Search code examples
machine-learningnlpartificial-intelligence

When should I train my own models and when should I use pretrained models?


Is it recommended to train my own models for things like sentiment analysis, despite only having a very small dataset (5000 reviews), or is it best to use pretrained models which were trained on way larger datasets, however aren't "specialized" on my data.

Also, how could I train my model on my data and then later use it on it too? I was thinking of an iterative approach where the training data would be randomly selected subset of my total data for each learning epoch.


Solution

  • I would go like this:

    • Try the pre-trained model and see how it goes
    • If results are non satisfactory, you can fine tune it (see this tutorial). Basically, you are using your own examples to change the weights of the pre-trained model. This should improve the results, but it depends on how your data is and how many examples you can provide. The more you have, the better it should be (I would try to use 10-20k at least)

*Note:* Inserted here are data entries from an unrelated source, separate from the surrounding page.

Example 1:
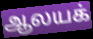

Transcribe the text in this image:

ஆலயக்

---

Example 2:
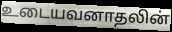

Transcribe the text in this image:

உடையவனாதலின்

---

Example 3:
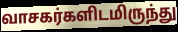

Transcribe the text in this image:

வாசகர்களிடமிருந்து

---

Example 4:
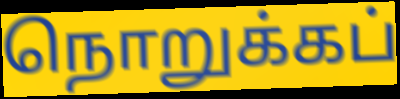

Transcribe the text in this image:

நொறுக்கப்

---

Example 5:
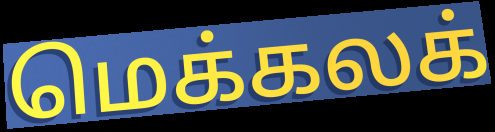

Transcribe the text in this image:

மெக்கலக்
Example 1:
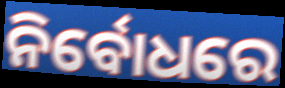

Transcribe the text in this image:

ନିର୍ବୋଧରେ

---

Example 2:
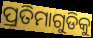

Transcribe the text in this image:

ପ୍ରତିମାଗୁଡିକୁ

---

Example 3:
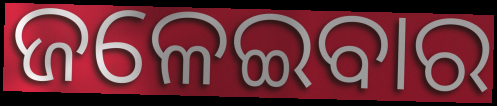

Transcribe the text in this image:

ଜଳେଇବାର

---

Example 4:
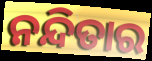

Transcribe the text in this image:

ନନ୍ଦିତାର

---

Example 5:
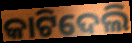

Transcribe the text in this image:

କାଟିଦେଲି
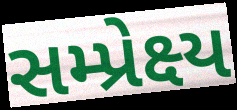
સમ્પ્રેક્ષ્ય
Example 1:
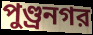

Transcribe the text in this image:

পুণ্ড্রনগর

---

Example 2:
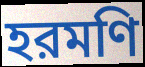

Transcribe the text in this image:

হরমণি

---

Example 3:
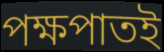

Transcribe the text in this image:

পক্ষপাতই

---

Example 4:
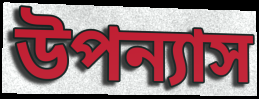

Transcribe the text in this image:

উপন্যাস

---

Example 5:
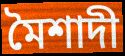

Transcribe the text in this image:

মৈশাদী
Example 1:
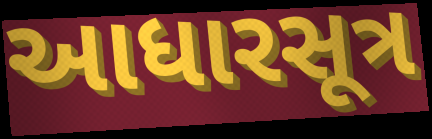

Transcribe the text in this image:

આધારસૂત્ર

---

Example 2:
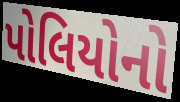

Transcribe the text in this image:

પોલિયોનો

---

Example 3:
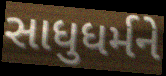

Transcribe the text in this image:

સાધુધર્મને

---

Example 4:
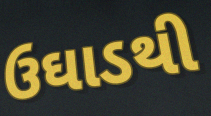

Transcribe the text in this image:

    Also, how could I train my model on my data and then later use it on it too?

    Be careful to distinguish between pre-train and fine-tuning.

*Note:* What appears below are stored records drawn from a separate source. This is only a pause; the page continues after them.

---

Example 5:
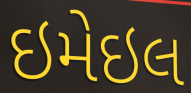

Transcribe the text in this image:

ઇમેઇલ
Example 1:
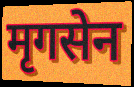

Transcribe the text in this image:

मृगसेन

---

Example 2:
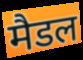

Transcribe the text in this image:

मैडल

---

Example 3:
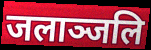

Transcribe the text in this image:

जलाञ्जलि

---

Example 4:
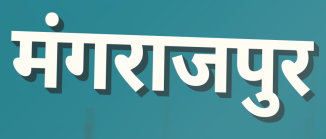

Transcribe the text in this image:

मंगराजपुर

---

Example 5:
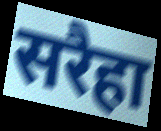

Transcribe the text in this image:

सरैहा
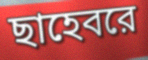
ছাহেবরে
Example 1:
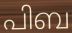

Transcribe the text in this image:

പിബ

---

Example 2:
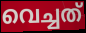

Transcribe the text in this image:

വെച്ചത്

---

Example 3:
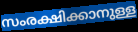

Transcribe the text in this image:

സംരക്ഷിക്കാനുള്ള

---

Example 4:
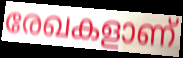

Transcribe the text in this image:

രേഖകളാണ്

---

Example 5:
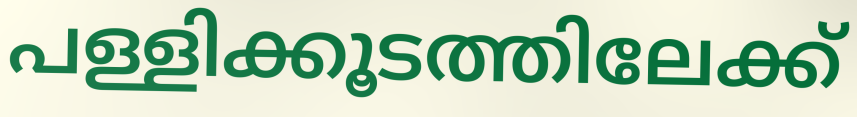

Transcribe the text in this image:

പള്ളിക്കൂടത്തിലേക്ക്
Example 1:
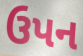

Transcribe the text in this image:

ઉપન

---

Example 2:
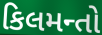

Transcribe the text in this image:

કિલમન્તો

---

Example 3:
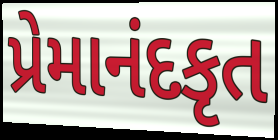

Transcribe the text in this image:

પ્રેમાનંદકૃત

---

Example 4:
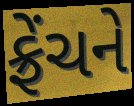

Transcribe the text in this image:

ફ્રેંચને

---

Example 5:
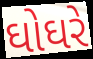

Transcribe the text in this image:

ઘોઘરે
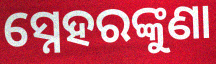
ସ୍ନେହରଙ୍କୁଣା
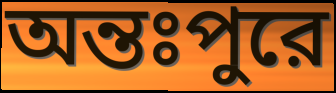
অন্তঃপুরে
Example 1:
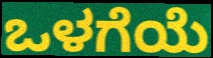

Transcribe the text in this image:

ಒಳಗೆಯೆ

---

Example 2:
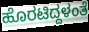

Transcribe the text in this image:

ಹೊರಟಿದ್ದಳಂತೆ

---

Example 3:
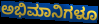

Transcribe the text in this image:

ಅಭಿಮಾನಿಗಳೂ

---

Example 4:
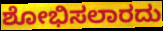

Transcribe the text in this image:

ಶೋಭಿಸಲಾರದು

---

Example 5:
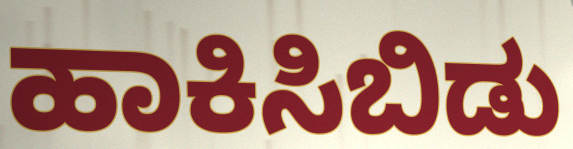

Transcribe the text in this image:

ಹಾಕಿಸಿಬಿಡು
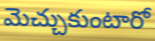
మెచ్చుకుంటారో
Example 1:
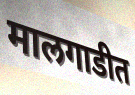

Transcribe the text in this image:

मालगाडीत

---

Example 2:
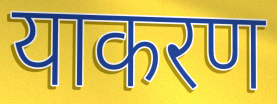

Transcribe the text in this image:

याकरण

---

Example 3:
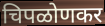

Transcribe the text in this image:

चिपळोणकर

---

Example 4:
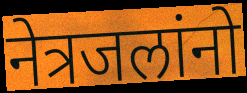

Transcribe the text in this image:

नेत्रजलांनो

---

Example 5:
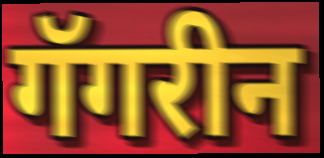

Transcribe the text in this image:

गॅगरीन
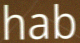
hab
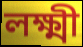
লক্ষ্মী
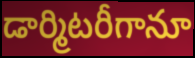
డార్మిటరీగానూ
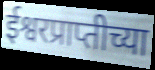
ईश्वरप्राप्तीच्या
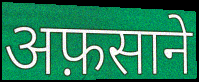
अफ़साने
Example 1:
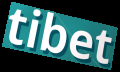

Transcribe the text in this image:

tibet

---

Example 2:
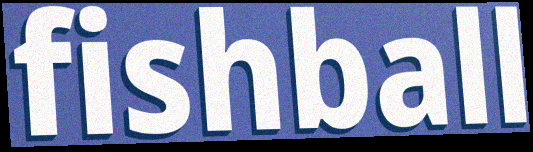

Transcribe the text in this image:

fishball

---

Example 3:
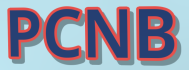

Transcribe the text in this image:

PCNB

    For pre-training you need a huge amount of text (like billions of characters), it is very resource demanding, and tipically you don't want to do that, unless for a very good reason (for example, a model for your target language does not exist).

    Fine-tuning requires much much less examples (some tents of thousands), it take tipycally less than a day on a single GPU and allow you to exploit pre-trained model created by someone else.

    From what you write, I would go with fine-tune.

    Of course you can save the model for later, as you can see in the tutorial I linked above:

    model.save_pretrained("my_imdb_model")